What symptoms could be helpful in differentiating between poisoning with novel psychoactive substances and psychosis?
Dan Perri: There is a significant overlap between patients with chronic mental health issues in psychiatric diagnoses and the use of these agents. For the most part, one of the highest risks in the illicit substances–using group would be patients with chronic mental health disease. We certainly see an overlap in some of the symptomatology and the presentation, and the patients with underlying psychiatric diseases can certainly have the disease worsened or unmasked by some of these drugs.
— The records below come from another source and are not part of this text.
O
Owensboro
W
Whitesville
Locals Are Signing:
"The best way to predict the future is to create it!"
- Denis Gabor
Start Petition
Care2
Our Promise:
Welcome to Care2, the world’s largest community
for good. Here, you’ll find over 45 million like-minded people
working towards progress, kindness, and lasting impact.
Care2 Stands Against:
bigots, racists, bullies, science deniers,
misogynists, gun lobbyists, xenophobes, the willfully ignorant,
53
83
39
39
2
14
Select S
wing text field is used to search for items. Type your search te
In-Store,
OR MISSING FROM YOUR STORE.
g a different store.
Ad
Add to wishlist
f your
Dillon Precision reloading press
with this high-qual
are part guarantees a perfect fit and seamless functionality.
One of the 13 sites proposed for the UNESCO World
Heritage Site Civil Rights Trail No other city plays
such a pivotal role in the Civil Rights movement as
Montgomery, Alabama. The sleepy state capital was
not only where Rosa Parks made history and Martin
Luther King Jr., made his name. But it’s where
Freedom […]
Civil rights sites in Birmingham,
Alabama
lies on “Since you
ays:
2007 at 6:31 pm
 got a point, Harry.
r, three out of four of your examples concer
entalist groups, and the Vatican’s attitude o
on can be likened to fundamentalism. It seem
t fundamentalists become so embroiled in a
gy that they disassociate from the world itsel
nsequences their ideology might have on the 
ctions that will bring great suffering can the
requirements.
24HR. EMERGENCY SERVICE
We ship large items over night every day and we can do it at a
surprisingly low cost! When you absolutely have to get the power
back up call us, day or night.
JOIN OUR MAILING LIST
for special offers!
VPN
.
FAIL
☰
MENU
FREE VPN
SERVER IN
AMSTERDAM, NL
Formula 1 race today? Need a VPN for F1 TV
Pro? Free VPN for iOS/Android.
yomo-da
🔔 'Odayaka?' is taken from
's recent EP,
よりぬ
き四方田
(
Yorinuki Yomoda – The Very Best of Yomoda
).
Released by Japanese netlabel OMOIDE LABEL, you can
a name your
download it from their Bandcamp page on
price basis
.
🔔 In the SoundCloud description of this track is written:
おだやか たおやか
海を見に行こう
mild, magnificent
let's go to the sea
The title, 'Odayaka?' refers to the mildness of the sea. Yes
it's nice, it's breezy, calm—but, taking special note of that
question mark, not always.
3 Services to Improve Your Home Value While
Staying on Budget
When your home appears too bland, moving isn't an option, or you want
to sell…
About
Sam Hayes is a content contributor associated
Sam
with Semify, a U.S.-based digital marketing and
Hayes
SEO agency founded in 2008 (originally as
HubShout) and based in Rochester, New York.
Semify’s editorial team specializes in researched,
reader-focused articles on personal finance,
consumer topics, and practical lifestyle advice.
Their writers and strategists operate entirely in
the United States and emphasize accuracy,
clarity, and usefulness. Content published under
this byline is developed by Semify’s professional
For initial presentations, the side effects and the toxic effects of these compounds are fairly short-lived, usually in hours. It becomes an issue beyond 24-48 hours’ worth of symptoms. When the symptoms do exist for periods of time such as those, the possibility of some alternate diagnosis to a toxic ingestion needs to be entertained and that is where potentially psychiatrists can help screen and take the history and carefully be involved in the care of the patient with regards to finding an underlying psychiatric diagnosis.
The one thing of note is, while most patients do get agitated and can have psychosis and hallucinations, not everyone is violent on these agents, but there is an increased violence risk for patients with underlying psychiatric disorders. In terms of the paranoia and hallucinations and aggression, if a patient does present with a lot of aggressive, violent behaviors, there is a greater chance that they may have an underlying psychiatric disorder, not just a toxidrome.